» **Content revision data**
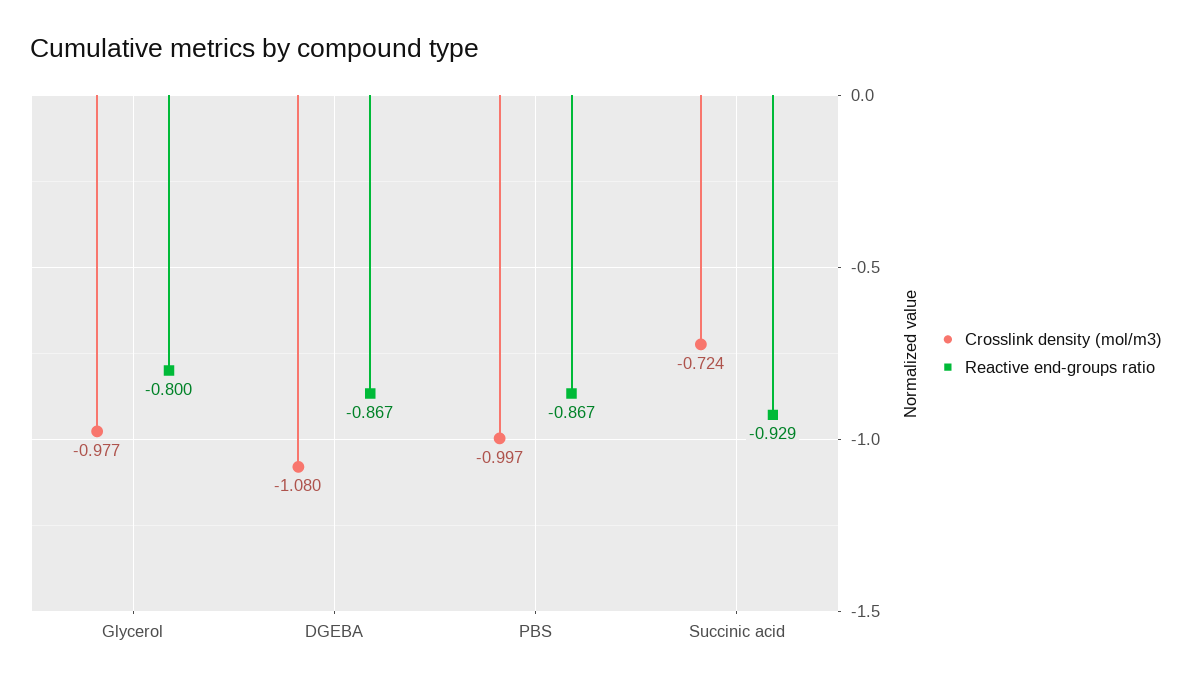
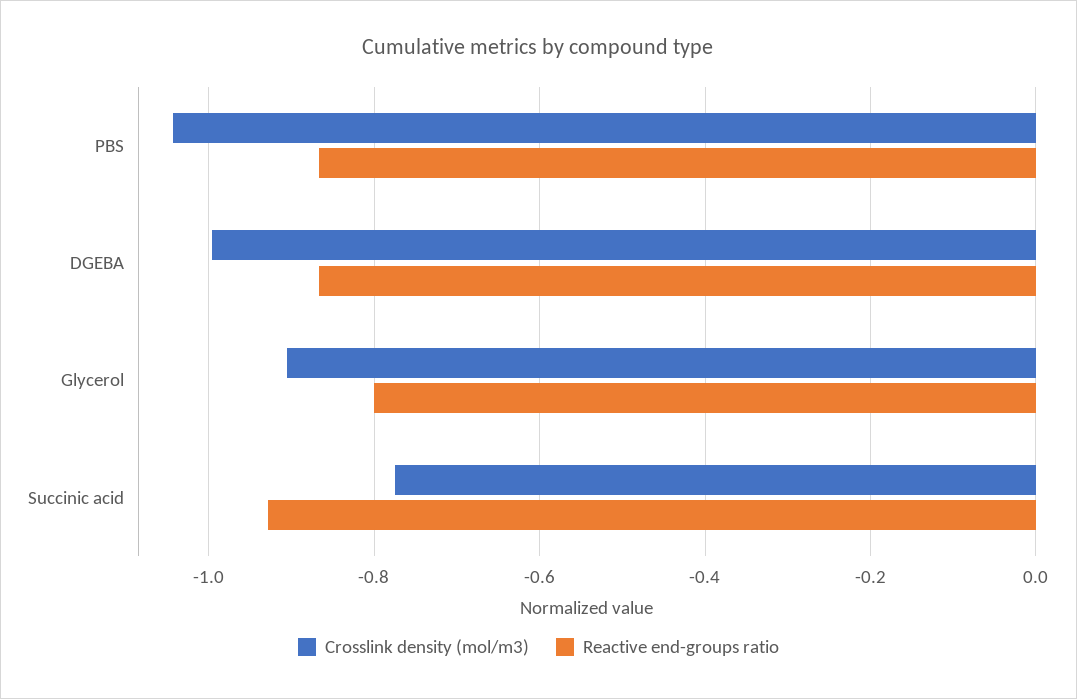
  {
    "Crosslink density (mol/m3)": {
-     "Glycerol": -0.977,
+     "Glycerol": -0.9,
-     "DGEBA": -1.08,
+     "DGEBA": -1,
-     "PBS": -0.997,
+     "PBS": -1.04,
-     "Succinic acid": -0.724
+     "Succinic acid": -0.78
    },
    "Reactive end-groups ratio": {
      "Glycerol": -0.8,
      "DGEBA": -0.867,
      "PBS": -0.867,
      "Succinic acid": -0.929
    }
  }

» **Task directions**
The answer consists of the records repeated exactly, without any images.

» **Response to the task**
  {
    "Crosslink density (mol/m3)": {
-     "Glycerol": -0.977,
+     "Glycerol": -0.9,
-     "DGEBA": -1.08,
+     "DGEBA": -1,
-     "PBS": -0.997,
+     "PBS": -1.04,
-     "Succinic acid": -0.724
+     "Succinic acid": -0.78
    },
    "Reactive end-groups ratio": {
      "Glycerol": -0.8,
      "DGEBA": -0.867,
      "PBS": -0.867,
      "Succinic acid": -0.929
    }
  }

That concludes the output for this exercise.